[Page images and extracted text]

····················

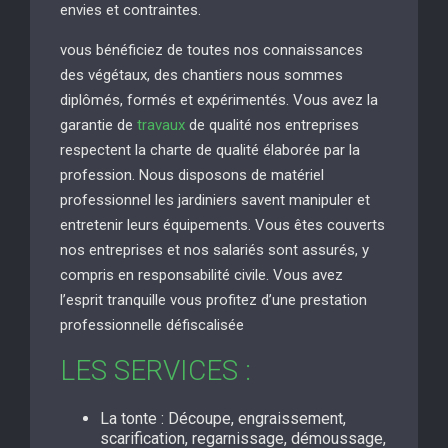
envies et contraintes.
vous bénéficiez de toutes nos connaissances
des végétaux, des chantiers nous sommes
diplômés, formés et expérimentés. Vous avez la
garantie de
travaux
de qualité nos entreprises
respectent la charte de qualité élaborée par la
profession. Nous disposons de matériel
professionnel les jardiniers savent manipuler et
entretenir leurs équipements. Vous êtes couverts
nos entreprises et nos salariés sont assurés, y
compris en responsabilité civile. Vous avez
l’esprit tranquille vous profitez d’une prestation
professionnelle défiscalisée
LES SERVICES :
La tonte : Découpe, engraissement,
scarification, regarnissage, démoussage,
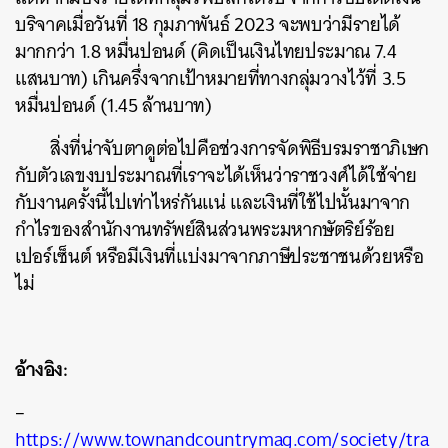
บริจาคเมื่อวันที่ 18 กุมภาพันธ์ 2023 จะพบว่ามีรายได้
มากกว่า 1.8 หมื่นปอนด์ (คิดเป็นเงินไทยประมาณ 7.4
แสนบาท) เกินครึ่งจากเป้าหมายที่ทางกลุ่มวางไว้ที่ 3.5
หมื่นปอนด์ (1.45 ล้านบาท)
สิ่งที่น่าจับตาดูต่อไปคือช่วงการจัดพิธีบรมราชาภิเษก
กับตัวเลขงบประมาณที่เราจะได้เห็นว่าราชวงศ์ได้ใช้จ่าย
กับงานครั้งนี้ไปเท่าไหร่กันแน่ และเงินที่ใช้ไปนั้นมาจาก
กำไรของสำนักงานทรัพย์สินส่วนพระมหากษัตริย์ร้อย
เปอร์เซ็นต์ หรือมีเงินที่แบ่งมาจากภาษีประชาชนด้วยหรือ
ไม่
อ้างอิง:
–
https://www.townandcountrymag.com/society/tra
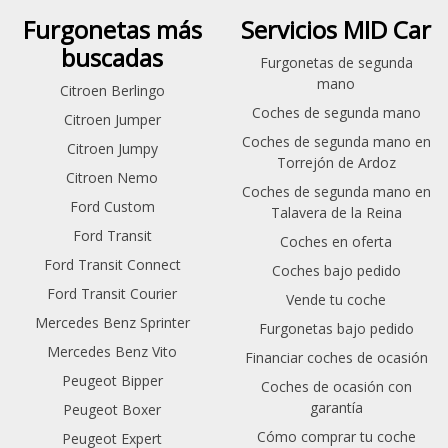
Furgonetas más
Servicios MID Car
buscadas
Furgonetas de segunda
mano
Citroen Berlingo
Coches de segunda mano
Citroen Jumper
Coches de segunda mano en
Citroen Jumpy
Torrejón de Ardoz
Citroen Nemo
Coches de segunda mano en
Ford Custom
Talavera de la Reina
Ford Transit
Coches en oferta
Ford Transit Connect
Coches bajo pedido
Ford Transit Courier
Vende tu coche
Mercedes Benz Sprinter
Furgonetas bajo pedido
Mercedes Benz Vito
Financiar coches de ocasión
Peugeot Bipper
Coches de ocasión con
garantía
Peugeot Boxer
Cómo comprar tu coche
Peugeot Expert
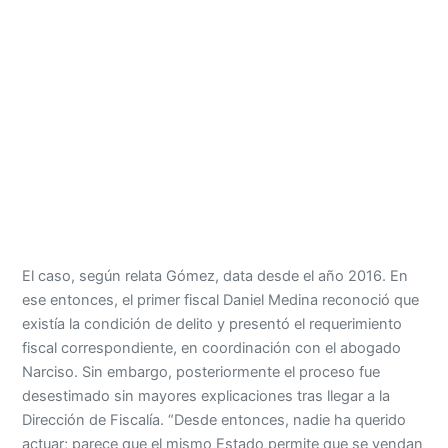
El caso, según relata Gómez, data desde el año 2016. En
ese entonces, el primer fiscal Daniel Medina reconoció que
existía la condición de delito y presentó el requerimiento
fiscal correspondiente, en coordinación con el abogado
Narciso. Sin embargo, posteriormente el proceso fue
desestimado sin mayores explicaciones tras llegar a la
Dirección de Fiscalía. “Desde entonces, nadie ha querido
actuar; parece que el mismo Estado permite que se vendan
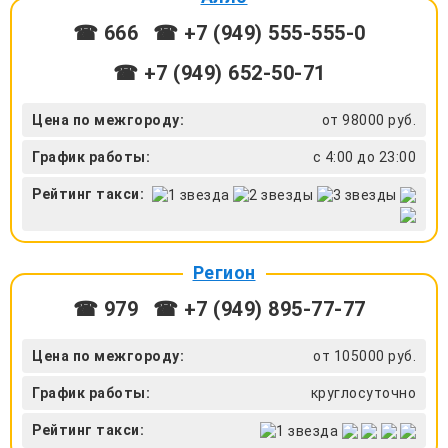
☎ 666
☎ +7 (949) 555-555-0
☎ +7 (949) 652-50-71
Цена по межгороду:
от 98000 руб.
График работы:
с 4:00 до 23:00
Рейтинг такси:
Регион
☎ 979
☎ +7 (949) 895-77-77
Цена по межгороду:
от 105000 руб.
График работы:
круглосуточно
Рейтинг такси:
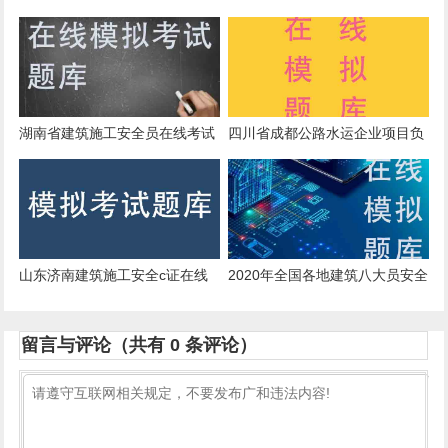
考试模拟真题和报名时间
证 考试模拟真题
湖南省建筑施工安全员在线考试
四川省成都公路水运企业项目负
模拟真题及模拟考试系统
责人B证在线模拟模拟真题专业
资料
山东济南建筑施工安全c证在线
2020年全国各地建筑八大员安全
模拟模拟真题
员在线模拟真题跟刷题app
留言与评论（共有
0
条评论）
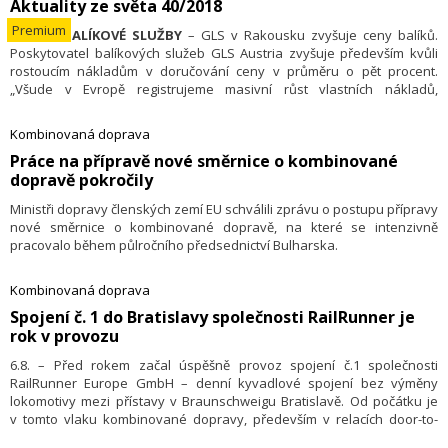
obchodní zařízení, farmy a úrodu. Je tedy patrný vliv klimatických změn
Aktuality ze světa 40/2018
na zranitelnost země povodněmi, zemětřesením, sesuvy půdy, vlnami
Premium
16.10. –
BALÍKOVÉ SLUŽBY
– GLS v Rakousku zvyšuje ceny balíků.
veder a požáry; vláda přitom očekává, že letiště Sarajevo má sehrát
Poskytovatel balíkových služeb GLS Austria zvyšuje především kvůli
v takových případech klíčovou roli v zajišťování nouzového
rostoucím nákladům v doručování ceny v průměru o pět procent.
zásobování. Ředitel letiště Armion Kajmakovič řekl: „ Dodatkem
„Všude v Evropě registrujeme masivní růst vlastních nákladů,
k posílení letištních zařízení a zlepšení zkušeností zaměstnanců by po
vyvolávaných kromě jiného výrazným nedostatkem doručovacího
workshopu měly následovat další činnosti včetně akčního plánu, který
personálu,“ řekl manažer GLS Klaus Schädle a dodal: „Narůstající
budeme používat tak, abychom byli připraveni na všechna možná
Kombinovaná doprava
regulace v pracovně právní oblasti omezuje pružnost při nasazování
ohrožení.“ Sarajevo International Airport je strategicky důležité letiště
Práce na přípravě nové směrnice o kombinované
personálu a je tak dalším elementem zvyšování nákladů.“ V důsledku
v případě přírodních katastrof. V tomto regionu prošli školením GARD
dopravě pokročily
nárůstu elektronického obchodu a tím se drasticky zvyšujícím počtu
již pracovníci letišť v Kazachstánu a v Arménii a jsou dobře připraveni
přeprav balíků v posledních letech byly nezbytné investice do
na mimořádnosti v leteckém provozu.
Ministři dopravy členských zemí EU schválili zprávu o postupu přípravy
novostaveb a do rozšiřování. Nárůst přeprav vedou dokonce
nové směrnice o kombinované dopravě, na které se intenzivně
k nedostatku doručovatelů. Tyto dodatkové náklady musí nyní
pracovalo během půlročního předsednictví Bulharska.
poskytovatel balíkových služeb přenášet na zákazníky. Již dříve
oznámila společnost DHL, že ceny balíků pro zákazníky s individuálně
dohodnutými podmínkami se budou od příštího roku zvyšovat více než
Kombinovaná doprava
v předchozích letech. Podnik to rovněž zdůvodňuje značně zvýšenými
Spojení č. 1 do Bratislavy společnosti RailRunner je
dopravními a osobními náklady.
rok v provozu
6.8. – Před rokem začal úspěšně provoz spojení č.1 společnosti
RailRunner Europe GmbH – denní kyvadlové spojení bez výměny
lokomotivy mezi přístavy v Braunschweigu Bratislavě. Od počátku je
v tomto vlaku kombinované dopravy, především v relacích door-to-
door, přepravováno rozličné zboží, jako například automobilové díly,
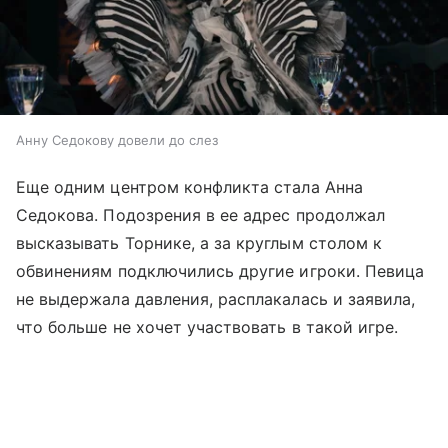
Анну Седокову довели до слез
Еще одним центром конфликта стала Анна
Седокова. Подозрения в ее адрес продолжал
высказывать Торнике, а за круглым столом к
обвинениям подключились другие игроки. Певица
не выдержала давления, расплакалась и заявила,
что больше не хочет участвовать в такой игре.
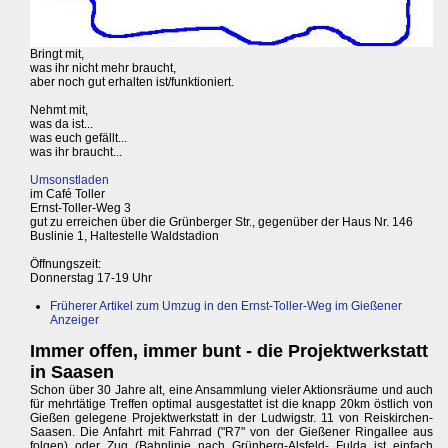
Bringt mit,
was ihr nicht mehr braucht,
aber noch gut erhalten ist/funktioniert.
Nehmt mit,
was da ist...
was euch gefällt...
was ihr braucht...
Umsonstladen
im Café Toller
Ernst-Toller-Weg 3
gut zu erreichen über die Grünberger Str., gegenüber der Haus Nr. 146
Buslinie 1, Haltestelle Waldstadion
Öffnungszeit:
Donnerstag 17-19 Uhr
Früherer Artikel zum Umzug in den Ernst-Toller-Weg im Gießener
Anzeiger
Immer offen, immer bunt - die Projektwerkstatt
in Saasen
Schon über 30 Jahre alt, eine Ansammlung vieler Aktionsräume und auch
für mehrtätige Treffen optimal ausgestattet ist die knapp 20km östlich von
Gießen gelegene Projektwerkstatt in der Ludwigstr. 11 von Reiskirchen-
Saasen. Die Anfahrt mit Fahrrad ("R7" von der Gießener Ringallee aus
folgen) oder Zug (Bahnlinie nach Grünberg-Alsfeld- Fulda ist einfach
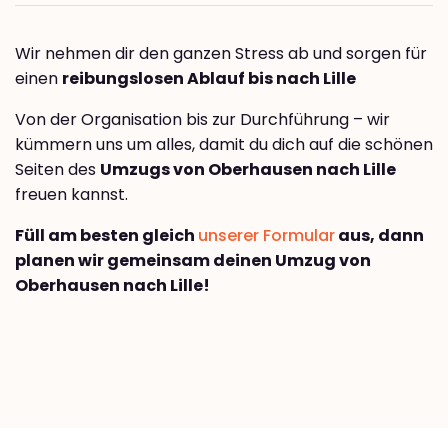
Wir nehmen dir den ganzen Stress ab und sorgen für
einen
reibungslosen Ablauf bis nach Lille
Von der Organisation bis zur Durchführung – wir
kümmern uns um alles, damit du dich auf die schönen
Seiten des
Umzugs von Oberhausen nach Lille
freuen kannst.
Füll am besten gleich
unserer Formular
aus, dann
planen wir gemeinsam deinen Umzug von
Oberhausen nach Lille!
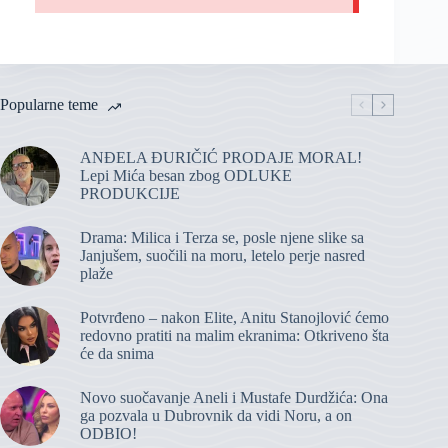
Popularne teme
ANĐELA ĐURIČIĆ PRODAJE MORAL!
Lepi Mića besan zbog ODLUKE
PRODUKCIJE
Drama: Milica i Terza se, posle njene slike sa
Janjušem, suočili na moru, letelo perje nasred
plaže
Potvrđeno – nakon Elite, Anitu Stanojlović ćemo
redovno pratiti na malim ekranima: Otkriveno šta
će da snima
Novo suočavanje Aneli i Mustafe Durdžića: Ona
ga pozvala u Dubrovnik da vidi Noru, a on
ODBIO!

····················

### Aim of the exercise
Your answer is the exact run of lines above from the one with "l’esprit tranquille vous" through the one with "เปอร์เซ็นต์ หร", both ends included, minus any picture.

### Final answer
l’esprit tranquille vous profitez d’une prestation
professionnelle défiscalisée
LES SERVICES :
La tonte : Découpe, engraissement,
scarification, regarnissage, démoussage,
บริจาคเมื่อวันที่ 18 กุมภาพันธ์ 2023 จะพบว่ามีรายได้
มากกว่า 1.8 หมื่นปอนด์ (คิดเป็นเงินไทยประมาณ 7.4
แสนบาท) เกินครึ่งจากเป้าหมายที่ทางกลุ่มวางไว้ที่ 3.5
หมื่นปอนด์ (1.45 ล้านบาท)
สิ่งที่น่าจับตาดูต่อไปคือช่วงการจัดพิธีบรมราชาภิเษก
กับตัวเลขงบประมาณที่เราจะได้เห็นว่าราชวงศ์ได้ใช้จ่าย
กับงานครั้งนี้ไปเท่าไหร่กันแน่ และเงินที่ใช้ไปนั้นมาจาก
กำไรของสำนักงานทรัพย์สินส่วนพระมหากษัตริย์ร้อย
เปอร์เซ็นต์ หรือมีเงินที่แบ่งมาจากภาษีประชาชนด้วยหรือ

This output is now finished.